Since when is tenellus native to North America? And E. cordifolius I think is introduced. Have you ever seen E. berteroi offered for sale? I haven't. Ok... so your right!


----------



## gacp (Sep 11, 2006)

Cavan Allen said:


> Not so. Several specie*S* are from North America.
> 
> _E. berteroi_ - North and South America - pages 246-247 Kasselmann
> Echinodorus berteroi page
> ...


AFAIK, all of them also occur in South America. The origin of the ones in the aquarium trade is dubious in most cases, and most likely they come from different sources, perhaps thousands of kilometers apart.

Eg. in my tank I have a beatiful tall _Lilaeopsis_ sp. (perhaps _L. macloviana_) and a huge _Eleocharis_ sp., both collected near Cañuelas, Buenos Aires;










that location you can trust, as I trust the collection site for other fishes and plants from a few fellow aquarists. But in most cases, and especially so for commercial dealers, you just can't; in the same tank I have _E. quadricostatus_ and _E. tenellus_, origin *unknown.*


----------



## Satirica (Feb 13, 2005)

According to Kasselmann, who I believe is considered an expert on Echindorus, several Echindorus species are found in North and Central America. E tenellus in particular is widespread in North, Central and South America according to her book. Many more species are found only in South America than are found in Central or North America. While I'm sure Kasselmann, like anyone, is occasionally incorrect, I'd bet that she is not completely in error.


----------



## Cavan Allen (Jul 22, 2004)

Robert Hudson said:


> quadricostatus is what is called Cuban chain sword, and is native to Cuba. I guess its in central america too.
> 
> Since when is tenellus native to North America? And E. cordifolius I think is introduced. Have you ever seen E. berteroi offered for sale? I haven't. Ok... so your right!

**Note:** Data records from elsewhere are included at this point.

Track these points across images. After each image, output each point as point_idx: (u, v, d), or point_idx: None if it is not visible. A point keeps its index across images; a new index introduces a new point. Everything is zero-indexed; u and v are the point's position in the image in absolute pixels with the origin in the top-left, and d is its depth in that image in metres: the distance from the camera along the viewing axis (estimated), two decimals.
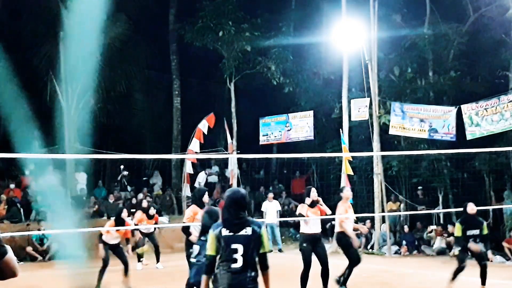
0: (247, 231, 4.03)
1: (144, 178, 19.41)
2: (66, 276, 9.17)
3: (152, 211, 12.31)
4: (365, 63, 15.19)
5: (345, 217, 8.70)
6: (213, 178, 19.68)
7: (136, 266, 12.04)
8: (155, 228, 12.66)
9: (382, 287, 9.87)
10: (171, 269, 11.75)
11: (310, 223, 8.29)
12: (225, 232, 4.02)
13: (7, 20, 17.15)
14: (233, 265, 3.96)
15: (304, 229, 8.35)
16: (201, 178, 18.41)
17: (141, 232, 12.17)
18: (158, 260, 12.32)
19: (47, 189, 16.48)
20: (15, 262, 2.70)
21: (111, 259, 9.60)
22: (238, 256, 3.97)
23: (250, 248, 4.00)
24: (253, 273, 4.00)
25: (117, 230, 9.50)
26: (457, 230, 8.45)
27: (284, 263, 12.39)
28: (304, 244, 8.33)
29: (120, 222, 9.45)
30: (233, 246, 3.97)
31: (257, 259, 4.08)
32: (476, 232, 8.33)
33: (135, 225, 11.98)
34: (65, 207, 16.00)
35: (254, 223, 4.11)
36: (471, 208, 8.42)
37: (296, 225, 17.53)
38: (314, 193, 8.38)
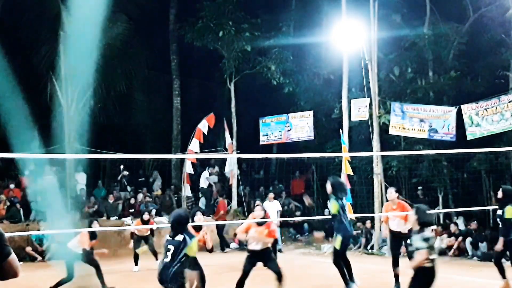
0: (180, 238, 5.59)
1: (140, 179, 19.37)
2: (63, 276, 9.16)
3: (146, 216, 12.32)
4: (365, 63, 15.18)
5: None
6: (213, 178, 19.65)
7: (133, 268, 11.99)
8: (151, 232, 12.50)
9: (382, 287, 9.86)
10: None
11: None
12: (167, 237, 5.75)
13: (7, 20, 17.15)
14: (165, 259, 5.56)
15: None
16: (206, 175, 18.44)
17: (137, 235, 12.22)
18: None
19: (46, 189, 16.50)
20: (17, 262, 2.71)
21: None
22: (169, 254, 5.54)
23: (178, 249, 5.52)
24: (176, 267, 5.45)
25: None
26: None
27: (284, 262, 12.37)
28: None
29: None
30: (169, 246, 5.59)
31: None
32: (499, 212, 8.89)
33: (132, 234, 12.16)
34: (64, 207, 16.02)
35: (188, 234, 5.67)
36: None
37: (296, 226, 17.62)
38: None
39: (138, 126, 20.36)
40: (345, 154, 14.39)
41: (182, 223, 5.77)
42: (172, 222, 5.78)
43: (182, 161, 18.28)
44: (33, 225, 14.26)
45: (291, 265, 11.04)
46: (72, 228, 14.23)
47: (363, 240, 15.29)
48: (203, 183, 17.92)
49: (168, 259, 5.53)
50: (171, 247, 5.55)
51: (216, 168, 19.80)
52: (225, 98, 19.78)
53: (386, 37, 16.25)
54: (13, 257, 2.67)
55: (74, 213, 16.11)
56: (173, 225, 5.76)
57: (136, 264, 12.07)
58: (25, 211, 15.28)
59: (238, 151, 17.54)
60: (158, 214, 16.69)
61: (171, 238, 5.65)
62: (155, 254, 12.19)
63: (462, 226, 14.36)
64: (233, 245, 16.32)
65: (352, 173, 14.83)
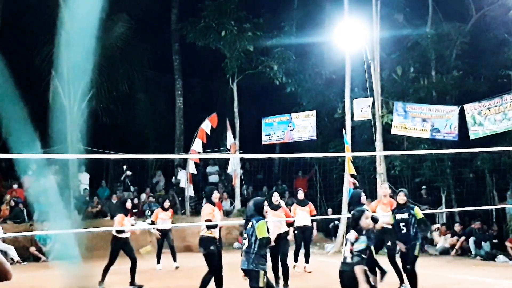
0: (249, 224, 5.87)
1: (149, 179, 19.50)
2: (63, 276, 9.18)
3: (167, 203, 12.07)
4: (367, 62, 15.17)
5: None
6: (214, 178, 19.65)
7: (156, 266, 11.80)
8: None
9: (384, 286, 9.86)
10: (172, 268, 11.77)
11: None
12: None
13: (9, 20, 17.17)
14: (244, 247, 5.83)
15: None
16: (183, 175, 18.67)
17: (158, 230, 11.89)
18: (174, 259, 11.93)
19: (49, 190, 16.51)
20: (7, 265, 2.65)
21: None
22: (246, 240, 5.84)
23: (251, 235, 5.79)
24: (254, 253, 5.68)
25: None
26: None
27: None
28: None
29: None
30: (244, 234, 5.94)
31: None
32: None
33: (153, 222, 11.71)
34: (67, 207, 16.04)
35: (255, 218, 5.85)
36: None
37: None
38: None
39: (140, 126, 20.37)
40: (348, 154, 14.37)
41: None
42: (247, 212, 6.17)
43: (185, 161, 18.29)
44: (37, 225, 14.28)
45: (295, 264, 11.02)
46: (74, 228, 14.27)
47: None
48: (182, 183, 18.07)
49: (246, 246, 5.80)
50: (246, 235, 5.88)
51: (216, 168, 19.76)
52: (227, 98, 19.80)
53: (388, 37, 16.25)
54: (1, 259, 2.63)
55: (77, 213, 16.16)
56: (246, 215, 6.15)
57: (158, 262, 11.86)
58: (29, 211, 15.32)
59: (241, 151, 17.55)
60: None
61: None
62: (173, 252, 11.88)
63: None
64: (236, 244, 16.34)
65: (355, 173, 14.82)
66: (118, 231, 9.39)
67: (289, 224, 9.30)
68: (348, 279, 5.31)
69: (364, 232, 5.46)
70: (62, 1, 16.95)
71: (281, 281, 8.76)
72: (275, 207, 9.03)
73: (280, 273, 8.81)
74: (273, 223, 8.56)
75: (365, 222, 5.51)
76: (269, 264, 6.58)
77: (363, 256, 5.34)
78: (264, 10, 19.38)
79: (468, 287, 9.54)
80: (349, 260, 5.35)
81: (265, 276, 5.72)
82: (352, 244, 5.40)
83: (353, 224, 5.53)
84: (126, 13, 18.15)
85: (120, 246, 9.50)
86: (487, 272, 10.79)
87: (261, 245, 5.70)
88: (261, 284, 5.64)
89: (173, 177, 19.24)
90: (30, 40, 17.37)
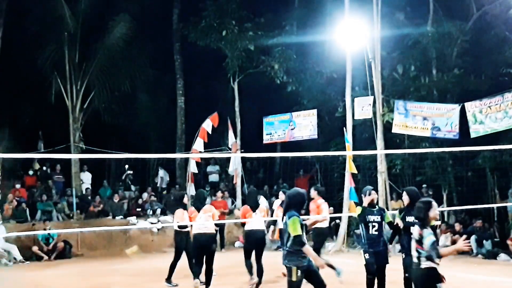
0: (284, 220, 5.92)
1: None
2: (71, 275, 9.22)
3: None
4: (368, 61, 15.18)
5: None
6: (214, 177, 19.67)
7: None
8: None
9: (386, 285, 9.87)
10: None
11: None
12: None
13: (12, 21, 17.23)
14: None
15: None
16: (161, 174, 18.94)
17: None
18: None
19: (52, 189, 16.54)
20: None
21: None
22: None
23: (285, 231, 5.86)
24: (286, 250, 5.81)
25: None
26: None
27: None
28: None
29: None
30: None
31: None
32: None
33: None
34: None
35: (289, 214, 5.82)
36: None
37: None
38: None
39: (142, 125, 20.42)
40: (349, 153, 14.40)
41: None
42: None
43: (186, 160, 18.33)
44: (39, 224, 14.34)
45: None
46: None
47: None
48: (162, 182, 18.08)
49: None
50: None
51: (217, 167, 19.77)
52: (228, 97, 19.83)
53: (389, 36, 16.23)
54: None
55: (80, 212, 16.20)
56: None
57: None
58: (31, 211, 15.37)
59: (243, 150, 17.56)
60: (163, 213, 16.79)
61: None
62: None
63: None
64: (238, 243, 16.37)
65: (356, 172, 14.86)
66: (180, 226, 9.17)
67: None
68: (421, 281, 5.15)
69: (428, 225, 5.13)
70: (65, 2, 17.04)
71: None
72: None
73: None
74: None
75: (434, 212, 5.17)
76: None
77: (437, 247, 5.02)
78: (265, 10, 19.38)
79: (469, 286, 9.55)
80: (420, 261, 5.09)
81: (298, 271, 5.77)
82: (418, 241, 5.09)
83: (421, 216, 5.16)
84: (128, 13, 18.21)
85: (185, 239, 9.33)
86: (489, 271, 10.82)
87: (295, 243, 5.72)
88: (293, 279, 5.74)
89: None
90: (34, 40, 17.43)
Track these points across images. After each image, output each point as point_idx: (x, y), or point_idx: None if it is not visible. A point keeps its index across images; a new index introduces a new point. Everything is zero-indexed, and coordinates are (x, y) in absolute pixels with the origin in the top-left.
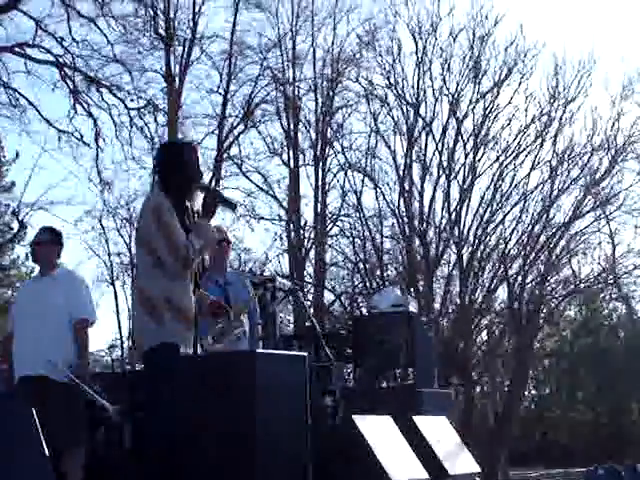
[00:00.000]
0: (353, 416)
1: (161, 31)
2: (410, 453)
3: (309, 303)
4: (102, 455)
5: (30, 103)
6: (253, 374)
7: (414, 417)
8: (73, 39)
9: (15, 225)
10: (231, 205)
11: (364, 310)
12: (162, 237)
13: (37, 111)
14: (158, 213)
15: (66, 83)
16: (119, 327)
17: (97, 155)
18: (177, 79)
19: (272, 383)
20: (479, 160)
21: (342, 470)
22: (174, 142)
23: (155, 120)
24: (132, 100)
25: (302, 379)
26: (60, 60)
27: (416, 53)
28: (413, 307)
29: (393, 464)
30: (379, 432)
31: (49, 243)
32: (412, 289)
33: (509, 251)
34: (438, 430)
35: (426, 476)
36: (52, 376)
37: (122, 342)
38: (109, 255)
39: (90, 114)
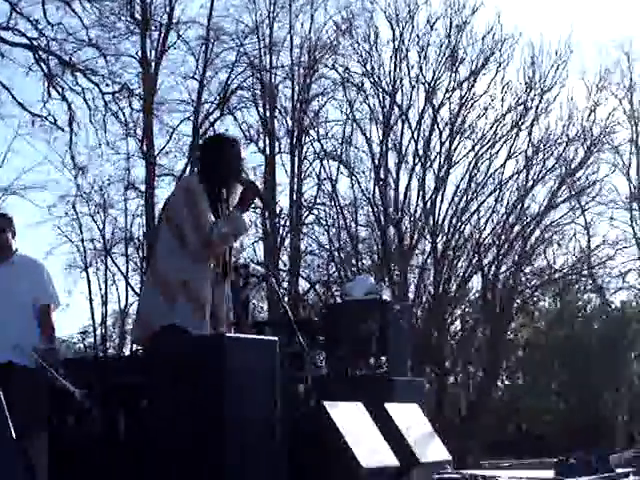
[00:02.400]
0: (324, 402)
1: (137, 15)
2: (381, 440)
3: (283, 291)
4: (71, 440)
5: (4, 86)
6: (222, 358)
7: (386, 404)
8: (48, 22)
9: None
10: (266, 202)
11: (338, 299)
12: (189, 216)
13: (11, 94)
14: (189, 193)
15: (40, 67)
16: (92, 313)
17: (71, 140)
18: (153, 64)
19: (242, 367)
20: (455, 149)
21: (313, 456)
22: (216, 136)
23: (130, 105)
24: (107, 85)
25: (273, 364)
26: (35, 43)
27: (393, 41)
28: (387, 295)
29: (364, 451)
30: (350, 418)
31: (6, 228)
32: (386, 278)
33: (484, 240)
34: (410, 417)
35: (397, 463)
36: (18, 361)
37: (95, 329)
38: (82, 241)
39: (64, 98)
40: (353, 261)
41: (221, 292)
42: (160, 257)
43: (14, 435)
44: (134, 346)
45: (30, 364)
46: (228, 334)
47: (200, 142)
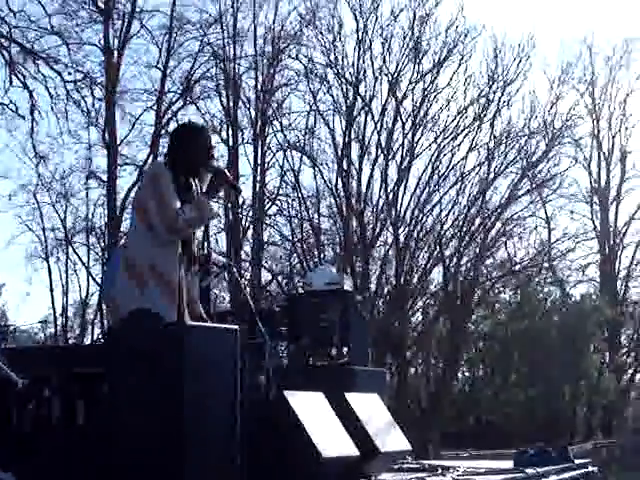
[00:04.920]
0: (284, 392)
1: (100, 4)
2: (341, 429)
3: (245, 282)
4: (27, 430)
5: None
6: (181, 347)
7: (346, 394)
8: (10, 9)
9: None
10: (236, 188)
11: (300, 290)
12: (154, 201)
13: None
14: (156, 179)
15: (2, 54)
16: (52, 303)
17: (32, 128)
18: (115, 53)
19: (201, 356)
20: (417, 141)
21: (272, 446)
22: (186, 124)
23: (92, 94)
24: (69, 73)
25: (233, 352)
26: None
27: (357, 32)
28: (348, 285)
29: (324, 440)
30: (310, 408)
31: None
32: (349, 269)
33: (445, 232)
34: (370, 407)
35: (357, 452)
36: None
37: (55, 318)
38: (43, 230)
39: (26, 86)
40: (315, 252)
41: (192, 279)
42: (130, 242)
43: None
44: (95, 335)
45: None
46: (188, 322)
47: (171, 129)
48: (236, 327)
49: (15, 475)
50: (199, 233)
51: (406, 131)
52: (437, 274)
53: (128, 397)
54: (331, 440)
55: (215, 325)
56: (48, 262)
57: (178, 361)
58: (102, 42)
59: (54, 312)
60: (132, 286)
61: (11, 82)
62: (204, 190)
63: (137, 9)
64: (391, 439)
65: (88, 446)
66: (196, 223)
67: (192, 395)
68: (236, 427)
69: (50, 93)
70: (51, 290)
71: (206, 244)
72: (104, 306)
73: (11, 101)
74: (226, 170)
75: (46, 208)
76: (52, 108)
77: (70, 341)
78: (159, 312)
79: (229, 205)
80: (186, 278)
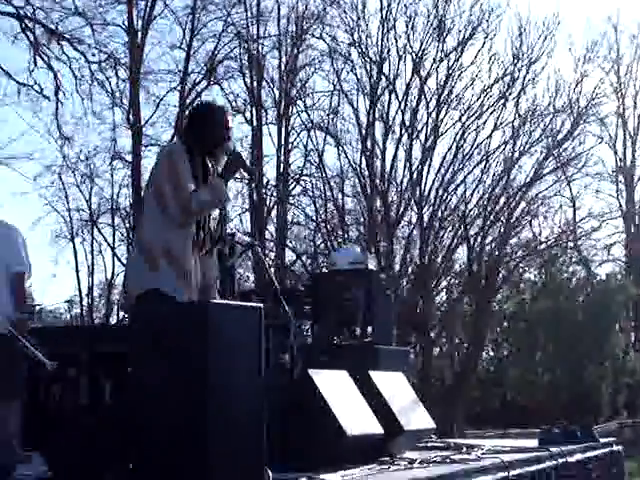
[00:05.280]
0: (309, 370)
1: None
2: (366, 408)
3: (270, 261)
4: (54, 410)
5: None
6: (205, 325)
7: (370, 372)
8: None
9: None
10: (250, 171)
11: (325, 269)
12: (169, 182)
13: None
14: (171, 161)
15: (26, 35)
16: (78, 283)
17: (57, 109)
18: (139, 34)
19: (226, 334)
20: (442, 120)
21: (297, 424)
22: (204, 104)
23: (116, 75)
24: (93, 54)
25: (258, 330)
26: (21, 12)
27: (381, 10)
28: (372, 265)
29: (348, 418)
30: (335, 386)
31: None
32: (373, 249)
33: (470, 212)
34: (394, 386)
35: (381, 431)
36: None
37: (81, 298)
38: (69, 211)
39: (50, 67)
40: (339, 232)
41: (207, 260)
42: (144, 224)
43: None
44: (121, 315)
45: (3, 332)
46: (213, 300)
47: (188, 110)
48: (260, 305)
49: (43, 455)
50: (216, 213)
51: (430, 110)
52: (461, 253)
53: (152, 377)
54: (356, 418)
55: (239, 303)
56: (74, 243)
57: (203, 339)
58: (126, 23)
59: (80, 292)
60: (146, 269)
61: (35, 63)
62: (219, 171)
63: None
64: (416, 417)
65: (113, 426)
66: (210, 206)
67: (216, 373)
68: (261, 406)
69: (74, 74)
70: (77, 271)
71: (231, 223)
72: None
73: (36, 82)
74: (242, 153)
75: (71, 189)
76: (77, 89)
77: (96, 321)
78: (172, 294)
79: (253, 185)
80: (201, 262)
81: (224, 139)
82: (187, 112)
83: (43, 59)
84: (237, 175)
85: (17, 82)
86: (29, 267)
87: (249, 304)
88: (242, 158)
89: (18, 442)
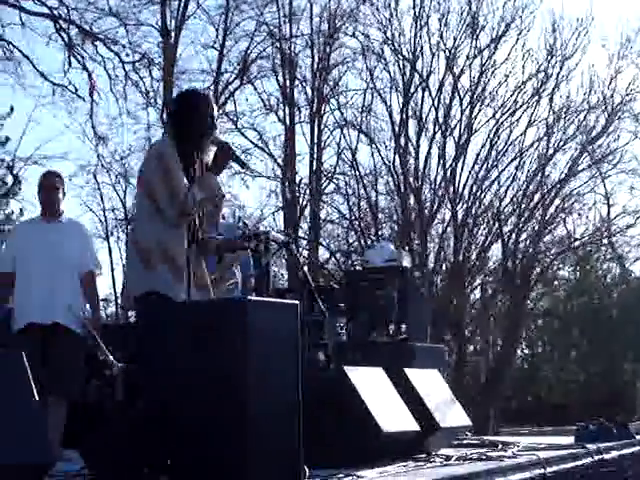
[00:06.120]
0: (344, 367)
1: None
2: (401, 405)
3: (303, 259)
4: (92, 407)
5: (25, 56)
6: (244, 321)
7: (406, 369)
8: None
9: (9, 180)
10: (242, 162)
11: (358, 267)
12: (163, 183)
13: (32, 64)
14: (162, 159)
15: (61, 36)
16: (113, 282)
17: (92, 109)
18: (173, 33)
19: (264, 331)
20: (475, 117)
21: (333, 421)
22: (190, 91)
23: (150, 75)
24: (127, 54)
25: (295, 327)
26: (55, 12)
27: (413, 8)
28: (407, 262)
29: (384, 415)
30: (370, 383)
31: (61, 188)
32: (406, 247)
33: (504, 209)
34: (430, 383)
35: (417, 428)
36: (67, 324)
37: (116, 297)
38: (104, 211)
39: (85, 67)
40: (372, 230)
41: (201, 259)
42: (138, 224)
43: (37, 397)
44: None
45: (76, 328)
46: (250, 297)
47: (174, 97)
48: (297, 302)
49: (80, 452)
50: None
51: (464, 107)
52: (496, 251)
53: (190, 372)
54: (391, 415)
55: (277, 300)
56: (109, 242)
57: (242, 335)
58: (159, 23)
59: (115, 291)
60: (142, 269)
61: (70, 64)
62: (208, 164)
63: None
64: (451, 414)
65: (150, 422)
66: (206, 204)
67: (255, 369)
68: (298, 402)
69: (109, 74)
70: (112, 270)
71: (264, 222)
72: None
73: (71, 82)
74: (231, 143)
75: (106, 189)
76: (111, 89)
77: (131, 319)
78: (169, 294)
79: (286, 183)
80: (196, 260)
81: (210, 128)
82: (172, 101)
83: (78, 60)
84: (228, 166)
85: (52, 83)
86: (101, 266)
87: (286, 301)
88: (230, 148)
89: (58, 440)
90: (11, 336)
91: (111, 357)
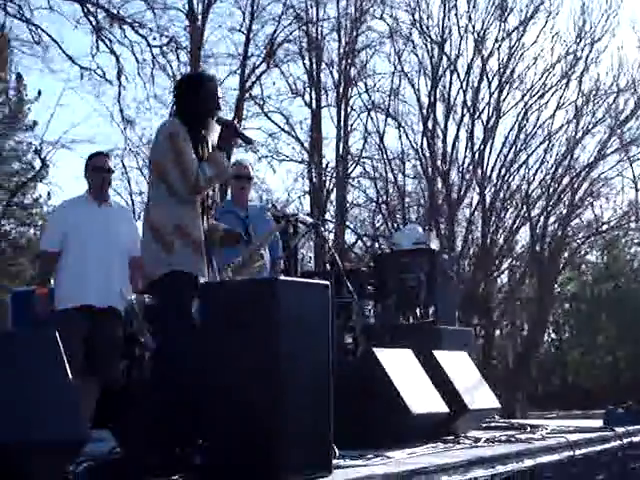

_E. tenellus_ is indeed very widely distributed and is found in the US. 
PLANTS Profile for Echinodorus tenellus (mudbabies) | USDA PLANTS

_E. cordifolius_ is not introduced. 
Echinodorus cordifolius -- Center for Aquatic and Invasive Plants
PLANTS Profile for Echinodorus cordifolius (creeping burrhead) | USDA PLANTS

_E. berteroi_ is in the hobby. Its common name is cellophane sword. I don't think I've seen in for sale either, but I do know that a few people have kept it. It says it is sold for aquariums and ponds in the link I gave above, for what it's worth.


----------



## miremonster (Mar 26, 2006)

Cavan Allen said:


> _E. tenellus_ is indeed very widely distributed and is found in the US.


E. tenellus from North America was described as Helanthium parvulum (E. parvulus, E. tenellus var. parvulus). It differs from the "tropical" E. tenellus (E. tenellus var. tenellus) from Central and South America e.g. by lower growth, green, not brownish/reddish color of submerged leaves also under strong light, and fruit characters: 
http://www.newfs.org/docs/pdf/Echinodorustenellus.PDF
I've obtained E. tenellus from the botanical garden of Halle (Germany) where it is cultivated at least since the 50's and corresponding to the description of E. parvulus, as Dr. H. Mühlberg (Halle) told me. Here in my tank: 








The plants in the pot are about 2-3 cm high, they are apparently more difficult to cultivate than the "tropical" E. tenellus from the trade.
Plants of the same clone from Halle are shown on the homepage of Curt Quester: http://www.echinodorus-online.de/Deutsch/Arten/Arten/tenellus/tenellus.html


----------